Exact transcription of the data below is required, without the images.

START Data supplied

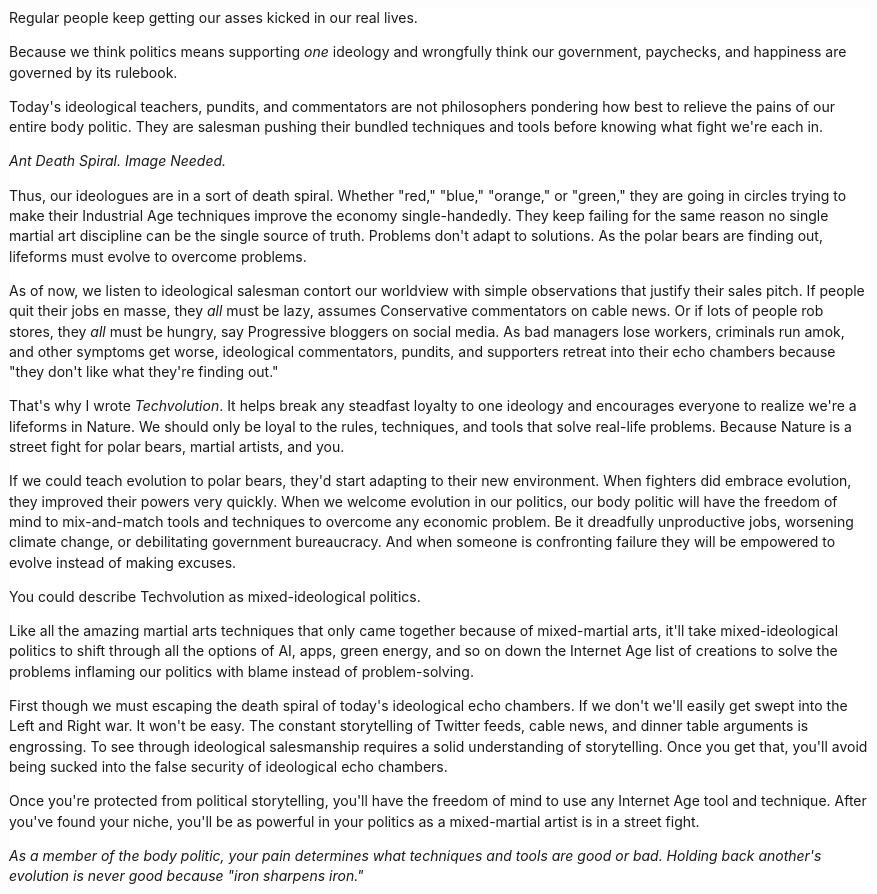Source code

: Regular people keep getting our asses kicked in our real lives.

Because we think politics means supporting _one_ ideology and wrongfully think our government, paychecks, and happiness are governed by its rulebook.

Today's ideological teachers, pundits, and commentators are not philosophers pondering how best to relieve the pains of our entire body politic. They are salesman pushing their bundled techniques and tools before knowing what fight we're each in.


_Ant Death Spiral. Image Needed._

Thus, our ideologues are in a sort of death spiral. Whether "red," "blue," "orange," or "green," they are going in circles trying to make their Industrial Age techniques improve the economy single-handedly. They keep failing for the same reason no single martial art discipline can be the single source of truth. Problems don't adapt to solutions. As the polar bears are finding out, lifeforms must evolve to overcome problems.

As of now, we listen to ideological salesman contort our worldview with simple observations that justify their sales pitch. If people quit their jobs en masse, they _all_ must be lazy, assumes Conservative commentators on cable news. Or if lots of people rob stores, they _all_ must be hungry, say Progressive bloggers on social media. As bad managers lose workers, criminals run amok, and other symptoms get worse, ideological commentators, pundits, and supporters retreat into their echo chambers because "they don't like what they're finding out."

That's why I wrote _Techvolution_. It helps break any steadfast loyalty to one ideology and encourages everyone to realize we're a lifeforms in Nature. We should only be loyal to the rules, techniques, and tools that solve real-life problems. Because Nature is a street fight for polar bears, martial artists, and you.

If we could teach evolution to polar bears, they'd start adapting to their new environment. When fighters did embrace evolution, they improved their powers very quickly. When we welcome evolution in our politics, our body politic will have the freedom of mind to mix-and-match tools and techniques to overcome any economic problem. Be it dreadfully unproductive jobs, worsening climate change, or debilitating government bureaucracy. And when someone is confronting failure they will be empowered to evolve instead of making excuses.

You could describe Techvolution as mixed-ideological politics.

Like all the amazing martial arts techniques that only came together because of mixed-martial arts, it'll take mixed-ideological politics to shift through all the options of AI, apps, green energy, and so on down the Internet Age list of creations to solve the problems inflaming our politics with blame instead of problem-solving.

First though we must escaping the death spiral of today's ideological echo chambers. If we don't we'll easily get swept into the Left and Right war. It won't be easy. The constant storytelling of Twitter feeds, cable news, and dinner table arguments is engrossing. To see through ideological salesmanship requires a solid understanding of storytelling. Once you get that, you'll avoid being sucked into the false security of ideological echo chambers.

Once you're protected from political storytelling, you'll have the freedom of mind to use any Internet Age tool and technique. After you've found your niche, you'll be as powerful in your politics as a mixed-martial artist is in a street fight.


_As a member of the body politic, your pain determines what techniques and tools are good or bad. Holding back another's evolution is never good because "iron sharpens iron."_
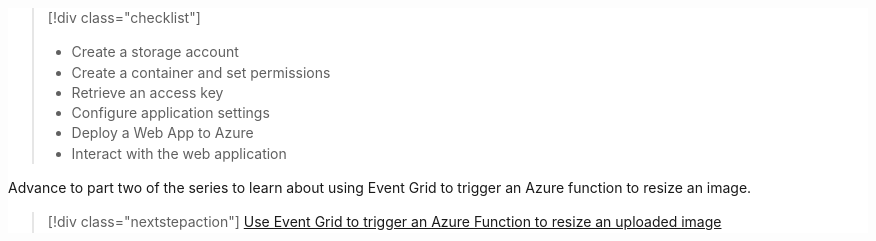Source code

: > [!div class="checklist"]
> * Create a storage account
> * Create a container and set permissions
> * Retrieve an access key
> * Configure application settings
> * Deploy a Web App to Azure
> * Interact with the web application

Advance to part two of the series to learn about using Event Grid to trigger an Azure function to resize an image.

> [!div class="nextstepaction"]
> [Use Event Grid to trigger an Azure Function to resize an uploaded image](../../event-grid/resize-images-on-storage-blob-upload-event.md?toc=%2fazure%2fstorage%2fblobs%2ftoc.json)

END Data supplied

• [Exercise solution]:
Source code

: Regular people keep getting our asses kicked in our real lives.

Because we think politics means supporting _one_ ideology and wrongfully think our government, paychecks, and happiness are governed by its rulebook.

Today's ideological teachers, pundits, and commentators are not philosophers pondering how best to relieve the pains of our entire body politic. They are salesman pushing their bundled techniques and tools before knowing what fight we're each in.


_Ant Death Spiral. Image Needed._

Thus, our ideologues are in a sort of death spiral. Whether "red," "blue," "orange," or "green," they are going in circles trying to make their Industrial Age techniques improve the economy single-handedly. They keep failing for the same reason no single martial art discipline can be the single source of truth. Problems don't adapt to solutions. As the polar bears are finding out, lifeforms must evolve to overcome problems.

As of now, we listen to ideological salesman contort our worldview with simple observations that justify their sales pitch. If people quit their jobs en masse, they _all_ must be lazy, assumes Conservative commentators on cable news. Or if lots of people rob stores, they _all_ must be hungry, say Progressive bloggers on social media. As bad managers lose workers, criminals run amok, and other symptoms get worse, ideological commentators, pundits, and supporters retreat into their echo chambers because "they don't like what they're finding out."

That's why I wrote _Techvolution_. It helps break any steadfast loyalty to one ideology and encourages everyone to realize we're a lifeforms in Nature. We should only be loyal to the rules, techniques, and tools that solve real-life problems. Because Nature is a street fight for polar bears, martial artists, and you.

If we could teach evolution to polar bears, they'd start adapting to their new environment. When fighters did embrace evolution, they improved their powers very quickly. When we welcome evolution in our politics, our body politic will have the freedom of mind to mix-and-match tools and techniques to overcome any economic problem. Be it dreadfully unproductive jobs, worsening climate change, or debilitating government bureaucracy. And when someone is confronting failure they will be empowered to evolve instead of making excuses.

You could describe Techvolution as mixed-ideological politics.

Like all the amazing martial arts techniques that only came together because of mixed-martial arts, it'll take mixed-ideological politics to shift through all the options of AI, apps, green energy, and so on down the Internet Age list of creations to solve the problems inflaming our politics with blame instead of problem-solving.

First though we must escaping the death spiral of today's ideological echo chambers. If we don't we'll easily get swept into the Left and Right war. It won't be easy. The constant storytelling of Twitter feeds, cable news, and dinner table arguments is engrossing. To see through ideological salesmanship requires a solid understanding of storytelling. Once you get that, you'll avoid being sucked into the false security of ideological echo chambers.

Once you're protected from political storytelling, you'll have the freedom of mind to use any Internet Age tool and technique. After you've found your niche, you'll be as powerful in your politics as a mixed-martial artist is in a street fight.


_As a member of the body politic, your pain determines what techniques and tools are good or bad. Holding back another's evolution is never good because "iron sharpens iron."_
Source code

: > [!div class="checklist"]
> * Create a storage account
> * Create a container and set permissions
> * Retrieve an access key
> * Configure application settings
> * Deploy a Web App to Azure
> * Interact with the web application

Advance to part two of the series to learn about using Event Grid to trigger an Azure function to resize an image.

> [!div class="nextstepaction"]
> [Use Event Grid to trigger an Azure Function to resize an uploaded image](../../event-grid/resize-images-on-storage-blob-upload-event.md?toc=%2fazure%2fstorage%2fblobs%2ftoc.json)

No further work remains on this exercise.